=== DIRECTIONS ===
Send back exactly the lines from the opening line of the records below through the one with "Verwendung von Cookies.".

Segment Start: DATA PROVIDED

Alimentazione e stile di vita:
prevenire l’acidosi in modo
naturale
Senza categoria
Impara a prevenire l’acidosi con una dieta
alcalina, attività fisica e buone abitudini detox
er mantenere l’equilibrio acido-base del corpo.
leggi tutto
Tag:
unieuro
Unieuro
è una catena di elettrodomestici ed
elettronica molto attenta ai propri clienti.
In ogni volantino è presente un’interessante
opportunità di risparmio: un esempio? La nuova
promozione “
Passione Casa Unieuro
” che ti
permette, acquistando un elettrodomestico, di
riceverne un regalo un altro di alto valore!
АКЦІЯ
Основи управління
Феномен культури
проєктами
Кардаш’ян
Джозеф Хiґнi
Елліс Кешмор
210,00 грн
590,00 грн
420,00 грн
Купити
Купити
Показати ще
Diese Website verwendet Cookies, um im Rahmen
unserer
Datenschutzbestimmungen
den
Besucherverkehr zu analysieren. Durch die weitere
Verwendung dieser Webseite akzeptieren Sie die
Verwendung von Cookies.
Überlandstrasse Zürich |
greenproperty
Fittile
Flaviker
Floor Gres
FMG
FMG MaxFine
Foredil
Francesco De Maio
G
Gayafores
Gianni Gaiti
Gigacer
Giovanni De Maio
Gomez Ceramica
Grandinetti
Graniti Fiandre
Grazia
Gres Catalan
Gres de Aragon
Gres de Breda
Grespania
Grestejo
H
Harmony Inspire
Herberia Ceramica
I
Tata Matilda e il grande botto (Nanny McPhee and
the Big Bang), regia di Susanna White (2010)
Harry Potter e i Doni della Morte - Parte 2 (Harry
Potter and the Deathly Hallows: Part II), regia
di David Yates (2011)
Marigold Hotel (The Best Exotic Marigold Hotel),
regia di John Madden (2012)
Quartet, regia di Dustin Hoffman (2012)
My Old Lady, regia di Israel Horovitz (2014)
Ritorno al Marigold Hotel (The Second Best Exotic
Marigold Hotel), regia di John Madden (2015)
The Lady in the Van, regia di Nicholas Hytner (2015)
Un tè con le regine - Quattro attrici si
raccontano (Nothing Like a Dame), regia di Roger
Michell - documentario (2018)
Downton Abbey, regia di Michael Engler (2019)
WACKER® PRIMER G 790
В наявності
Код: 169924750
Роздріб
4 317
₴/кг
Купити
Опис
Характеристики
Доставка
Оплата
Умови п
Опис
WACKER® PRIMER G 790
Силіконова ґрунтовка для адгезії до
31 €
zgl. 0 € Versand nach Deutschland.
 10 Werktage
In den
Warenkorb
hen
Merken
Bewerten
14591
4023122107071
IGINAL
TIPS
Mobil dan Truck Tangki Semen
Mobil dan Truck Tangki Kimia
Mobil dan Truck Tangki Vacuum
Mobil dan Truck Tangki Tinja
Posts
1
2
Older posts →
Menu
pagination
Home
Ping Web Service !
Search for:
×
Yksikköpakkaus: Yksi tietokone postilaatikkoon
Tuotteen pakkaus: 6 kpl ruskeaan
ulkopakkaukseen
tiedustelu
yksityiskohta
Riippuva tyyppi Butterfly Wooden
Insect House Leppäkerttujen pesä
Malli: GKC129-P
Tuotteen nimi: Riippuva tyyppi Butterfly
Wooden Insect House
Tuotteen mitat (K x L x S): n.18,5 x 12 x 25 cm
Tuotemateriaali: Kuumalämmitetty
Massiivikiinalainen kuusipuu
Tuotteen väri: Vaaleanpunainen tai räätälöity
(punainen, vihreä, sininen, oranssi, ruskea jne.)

Segment End: DATA PROVIDED

=== ANSWER BOX ===
Alimentazione e stile di vita:
prevenire l’acidosi in modo
naturale
Senza categoria
Impara a prevenire l’acidosi con una dieta
alcalina, attività fisica e buone abitudini detox
er mantenere l’equilibrio acido-base del corpo.
leggi tutto
Tag:
unieuro
Unieuro
è una catena di elettrodomestici ed
elettronica molto attenta ai propri clienti.
In ogni volantino è presente un’interessante
opportunità di risparmio: un esempio? La nuova
promozione “
Passione Casa Unieuro
” che ti
permette, acquistando un elettrodomestico, di
riceverne un regalo un altro di alto valore!
АКЦІЯ
Основи управління
Феномен культури
проєктами
Кардаш’ян
Джозеф Хiґнi
Елліс Кешмор
210,00 грн
590,00 грн
420,00 грн
Купити
Купити
Показати ще
Diese Website verwendet Cookies, um im Rahmen
unserer
Datenschutzbestimmungen
den
Besucherverkehr zu analysieren. Durch die weitere
Verwendung dieser Webseite akzeptieren Sie die
Verwendung von Cookies.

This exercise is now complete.